Pumpkin pilhi and ripe plun pilhi

Traditional coconut and lemon pies, and other delicious goodies for sweets - including Mal's wonderful pav made from fresh farm eggs!

Hi-hi pie, green plun pilhi, cassava, yams, mudda (steamed green banana dumplings), Tahitian fish, baked kumera and loads of other goodies!

Everyone starts filling their plates...there are 35 of us, but there is enough to feed an army!

Bounty indeed!

Saturday, June 09, 2007


Bounty Day is the most important day of the year to Norfolkers. It is the day they celebrate who they are, their heritage and culture, and their pride in their Norfolk Island home. Not even the rain ....very welcome in many ways....could deter them from celebrating in the usual fashion. In fact, the showers abated long enough for the re-enactment of the landing at the pier, the parade through the old Kingston settlement, and the gathering at Government House to all take place. It was not until the time for the picnic that the showers began again, and many families gathered up their baskets, hampers and eskies, and retreated to their homes and other shelter to enjoy their feast.

The day's activities are probably best told in pictures.

Charles drove the old Model A-Ford Truck (Norfolk's first tourist 'bus') for those whose legs would no longer carry them the distance. Some of the kids hitched a ride on the running board.

Meanwhile, a 'Pitcairn' wheelbarrow proves a great means of transport for babies and toddlers!

It was William's very first Bounty Day, and he enjoyed a cuddle from 97 year old 'Girlie" Nobbs.

And one from Auntie Vonnie Grube

And another from his Dad

And he enjoyed being on the front seat of the old Ford with his Mum!

In my next posting, some mouth-watering tales of our picnic-at-home!

Monday, June 04, 2007


Yesterday was the most glorious day. It was hard to believe we were at the start of winter, the air was so warm and balmy.

In the afternoon, we drove out to Captain Cook's Monument (usually just called "Captain Cook" for short) which is about as far as one can drive on this little 5 miles by 3 island. This is a coastal point to the far north of the island, once thought to be the probable site of Cook's landing in 1776 (although many would disagree, as it would have been a stiff climb up the cliffs for his men to gain any sort of foothold to explore the island.) This is a beautiful picnic spot, within the National Park, with glorious views of the sea in both directions and many of the offshore islets.

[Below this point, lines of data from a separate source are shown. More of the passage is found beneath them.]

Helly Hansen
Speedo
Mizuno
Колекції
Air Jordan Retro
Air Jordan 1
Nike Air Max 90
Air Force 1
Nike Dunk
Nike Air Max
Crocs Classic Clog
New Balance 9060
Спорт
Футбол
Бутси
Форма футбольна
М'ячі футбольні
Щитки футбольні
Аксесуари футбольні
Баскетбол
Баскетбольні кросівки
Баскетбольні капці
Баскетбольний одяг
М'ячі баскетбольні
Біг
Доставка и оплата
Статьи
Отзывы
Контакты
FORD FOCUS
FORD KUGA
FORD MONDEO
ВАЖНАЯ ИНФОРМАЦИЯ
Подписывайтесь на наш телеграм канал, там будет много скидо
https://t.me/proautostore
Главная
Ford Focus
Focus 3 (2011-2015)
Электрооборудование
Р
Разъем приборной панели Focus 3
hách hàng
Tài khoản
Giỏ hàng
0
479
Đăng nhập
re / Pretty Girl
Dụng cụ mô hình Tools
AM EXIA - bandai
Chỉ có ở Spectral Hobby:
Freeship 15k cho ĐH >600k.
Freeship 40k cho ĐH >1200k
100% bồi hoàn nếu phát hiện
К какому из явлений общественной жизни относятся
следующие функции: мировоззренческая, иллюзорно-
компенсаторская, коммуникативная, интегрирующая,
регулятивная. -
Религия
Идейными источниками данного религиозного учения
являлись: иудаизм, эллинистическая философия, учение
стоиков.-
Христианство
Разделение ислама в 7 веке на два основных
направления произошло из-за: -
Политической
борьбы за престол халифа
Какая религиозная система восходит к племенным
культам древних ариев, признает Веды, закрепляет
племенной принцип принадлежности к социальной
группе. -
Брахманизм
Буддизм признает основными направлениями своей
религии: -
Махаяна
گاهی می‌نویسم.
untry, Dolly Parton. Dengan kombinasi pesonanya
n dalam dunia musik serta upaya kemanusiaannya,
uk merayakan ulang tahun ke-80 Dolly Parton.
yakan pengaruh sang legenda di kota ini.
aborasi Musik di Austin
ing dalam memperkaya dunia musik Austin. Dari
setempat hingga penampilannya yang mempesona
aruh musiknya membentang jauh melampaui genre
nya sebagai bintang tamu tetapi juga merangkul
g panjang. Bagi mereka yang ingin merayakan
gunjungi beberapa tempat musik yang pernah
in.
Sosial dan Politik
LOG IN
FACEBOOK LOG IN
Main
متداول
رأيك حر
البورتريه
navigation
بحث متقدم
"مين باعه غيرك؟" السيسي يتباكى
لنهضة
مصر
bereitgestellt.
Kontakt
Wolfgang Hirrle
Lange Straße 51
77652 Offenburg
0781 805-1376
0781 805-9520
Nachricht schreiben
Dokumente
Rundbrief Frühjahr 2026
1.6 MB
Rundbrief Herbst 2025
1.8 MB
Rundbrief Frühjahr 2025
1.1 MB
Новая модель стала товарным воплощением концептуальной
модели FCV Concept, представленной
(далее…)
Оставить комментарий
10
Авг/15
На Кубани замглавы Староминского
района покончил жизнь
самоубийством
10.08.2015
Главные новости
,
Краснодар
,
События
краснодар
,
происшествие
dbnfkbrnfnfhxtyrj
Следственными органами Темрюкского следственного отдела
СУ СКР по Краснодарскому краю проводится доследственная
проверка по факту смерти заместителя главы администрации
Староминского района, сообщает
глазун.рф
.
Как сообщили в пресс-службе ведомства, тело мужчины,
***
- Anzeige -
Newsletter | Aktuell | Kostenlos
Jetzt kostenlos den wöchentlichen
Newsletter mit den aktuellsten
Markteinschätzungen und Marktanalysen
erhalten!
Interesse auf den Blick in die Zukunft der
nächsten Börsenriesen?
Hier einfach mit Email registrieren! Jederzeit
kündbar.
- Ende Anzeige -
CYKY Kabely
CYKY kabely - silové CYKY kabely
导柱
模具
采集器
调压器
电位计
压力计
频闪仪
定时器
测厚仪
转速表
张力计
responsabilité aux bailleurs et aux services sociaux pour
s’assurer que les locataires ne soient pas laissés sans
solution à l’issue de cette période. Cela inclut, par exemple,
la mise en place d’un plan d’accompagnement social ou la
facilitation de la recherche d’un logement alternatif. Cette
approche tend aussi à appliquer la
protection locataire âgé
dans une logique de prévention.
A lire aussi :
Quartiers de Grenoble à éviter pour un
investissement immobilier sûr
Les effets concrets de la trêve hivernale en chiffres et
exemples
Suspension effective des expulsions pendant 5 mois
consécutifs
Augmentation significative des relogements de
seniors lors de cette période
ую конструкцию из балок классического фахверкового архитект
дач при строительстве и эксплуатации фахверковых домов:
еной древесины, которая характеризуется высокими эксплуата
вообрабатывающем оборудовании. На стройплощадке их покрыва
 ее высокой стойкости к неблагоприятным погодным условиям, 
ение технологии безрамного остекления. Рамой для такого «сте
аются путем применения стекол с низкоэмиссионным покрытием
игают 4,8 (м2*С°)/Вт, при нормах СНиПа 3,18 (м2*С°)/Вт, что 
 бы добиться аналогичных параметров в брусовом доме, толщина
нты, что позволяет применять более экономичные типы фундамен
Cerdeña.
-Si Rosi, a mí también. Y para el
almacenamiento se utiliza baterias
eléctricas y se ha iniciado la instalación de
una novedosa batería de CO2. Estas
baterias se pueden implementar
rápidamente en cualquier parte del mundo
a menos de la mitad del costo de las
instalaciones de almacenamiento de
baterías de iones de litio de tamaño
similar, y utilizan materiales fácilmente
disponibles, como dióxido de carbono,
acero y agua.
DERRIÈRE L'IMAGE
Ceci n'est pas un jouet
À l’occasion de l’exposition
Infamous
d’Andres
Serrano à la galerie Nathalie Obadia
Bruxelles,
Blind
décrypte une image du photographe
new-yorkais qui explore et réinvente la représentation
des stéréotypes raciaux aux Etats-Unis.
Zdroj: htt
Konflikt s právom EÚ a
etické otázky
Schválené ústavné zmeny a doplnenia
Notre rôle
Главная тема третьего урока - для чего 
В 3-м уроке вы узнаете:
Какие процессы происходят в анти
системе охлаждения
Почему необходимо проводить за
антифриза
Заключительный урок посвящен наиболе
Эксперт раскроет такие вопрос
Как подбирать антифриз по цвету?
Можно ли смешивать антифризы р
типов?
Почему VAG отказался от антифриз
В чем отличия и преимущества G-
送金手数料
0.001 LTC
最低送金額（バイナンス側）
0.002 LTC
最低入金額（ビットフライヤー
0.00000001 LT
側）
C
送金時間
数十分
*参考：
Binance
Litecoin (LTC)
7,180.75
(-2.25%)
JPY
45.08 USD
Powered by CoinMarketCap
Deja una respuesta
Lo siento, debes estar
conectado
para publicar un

This year, this area is the venue for our "Art in the Park" exhibition, which is an annual event organised by our very active Community Arts Society.
Entry is easy and free. You just fill in a form, get a stake with a label, and then go and choose your spot...first come, best served. I never cease to be amazed by the fertility of people's imaginations and the variety of ideas that people come up with each year, . Some of them rely on clever word plays, others use recycled materials, sometimes the exhibits are interactive. Young and old take part. The displays stay in place for a fortnight, so they are subject to all the vagaries of the weather. Vandalism is rare on Norfolk, and the community would come down swiftly on anyone who dared to deface someone's creation.
The children from Years1/2 at the school put the finshing touches to their "Hands all Round" exhibit

Helen Sampson has put her knitting skills to good use to create a Rainbow Serpent

Hilary's Pirate, made completely from Pizza dough, is hoping it will not rain too much!

One of the McRitchie's entries, called "Follow Me" has plaster cast feet and hands leading up to some goodies in the branch of the tree. The hand and foot prints, which graduate in size, are from impressions made from William (10 weeks) Sienna (21 months) and Teddy (nearly 4)

Kaye Wood's moth, part of an exhibit showing the lifecycle, perches on the fence and enjoys the magnificent view of the coastline.

Enjoying a cuppa and refreshments

Truly, on this island, creativity abounds...and the wonderful spirit of participation makes it all happen!!